[Opening Data section]
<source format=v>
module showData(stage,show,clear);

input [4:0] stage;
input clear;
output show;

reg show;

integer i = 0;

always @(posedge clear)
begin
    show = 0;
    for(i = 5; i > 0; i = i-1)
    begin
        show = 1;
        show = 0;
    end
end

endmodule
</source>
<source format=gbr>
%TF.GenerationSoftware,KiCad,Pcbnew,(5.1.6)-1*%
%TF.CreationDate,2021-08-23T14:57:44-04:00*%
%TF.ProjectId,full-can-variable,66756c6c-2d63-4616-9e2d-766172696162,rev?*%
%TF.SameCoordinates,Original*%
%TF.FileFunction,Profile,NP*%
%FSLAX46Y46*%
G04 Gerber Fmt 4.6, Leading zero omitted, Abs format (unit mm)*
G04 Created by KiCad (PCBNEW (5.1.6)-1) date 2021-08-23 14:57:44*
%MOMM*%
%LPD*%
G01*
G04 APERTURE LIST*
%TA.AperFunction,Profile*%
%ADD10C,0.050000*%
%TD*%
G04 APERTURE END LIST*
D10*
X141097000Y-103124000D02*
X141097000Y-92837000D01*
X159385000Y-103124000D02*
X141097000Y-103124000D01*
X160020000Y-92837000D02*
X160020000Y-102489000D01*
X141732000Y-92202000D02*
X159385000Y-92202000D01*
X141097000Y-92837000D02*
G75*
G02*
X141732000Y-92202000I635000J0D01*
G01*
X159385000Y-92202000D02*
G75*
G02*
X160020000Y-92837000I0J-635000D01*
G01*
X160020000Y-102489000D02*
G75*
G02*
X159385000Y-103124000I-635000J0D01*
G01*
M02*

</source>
[Closing Data section]
[Opening Data section]
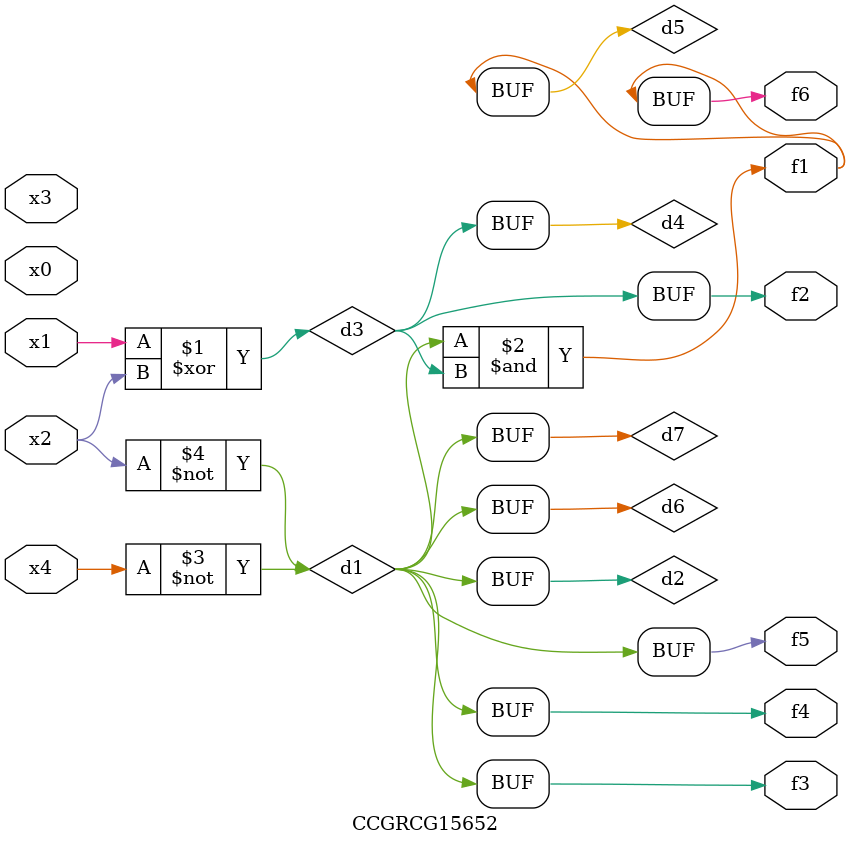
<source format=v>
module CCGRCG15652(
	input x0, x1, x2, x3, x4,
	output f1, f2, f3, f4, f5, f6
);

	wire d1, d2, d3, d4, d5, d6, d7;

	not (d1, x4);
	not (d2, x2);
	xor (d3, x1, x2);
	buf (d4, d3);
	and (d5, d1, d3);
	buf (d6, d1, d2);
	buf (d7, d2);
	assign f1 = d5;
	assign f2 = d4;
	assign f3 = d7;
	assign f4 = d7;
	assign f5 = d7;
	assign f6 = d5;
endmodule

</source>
[Closing Data section]
[Opening Data section]
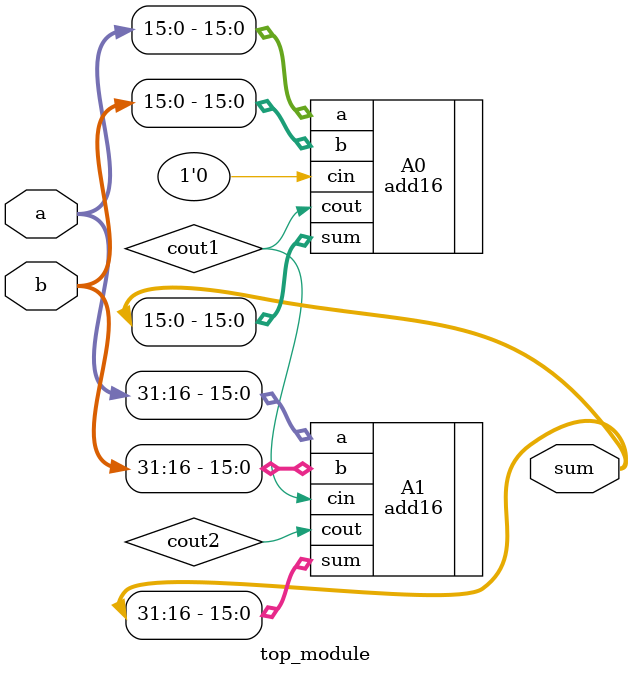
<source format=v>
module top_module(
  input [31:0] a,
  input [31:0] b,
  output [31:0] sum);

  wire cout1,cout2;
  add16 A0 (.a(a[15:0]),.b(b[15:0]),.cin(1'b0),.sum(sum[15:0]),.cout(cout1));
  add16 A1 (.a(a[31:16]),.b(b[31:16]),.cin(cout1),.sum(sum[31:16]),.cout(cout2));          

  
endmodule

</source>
[Closing Data section]
#### Exercise:
Each line that includes the string "LIST" should be copied from the data.

#### Exercise response:
G04 APERTURE LIST*
G04 APERTURE END LIST*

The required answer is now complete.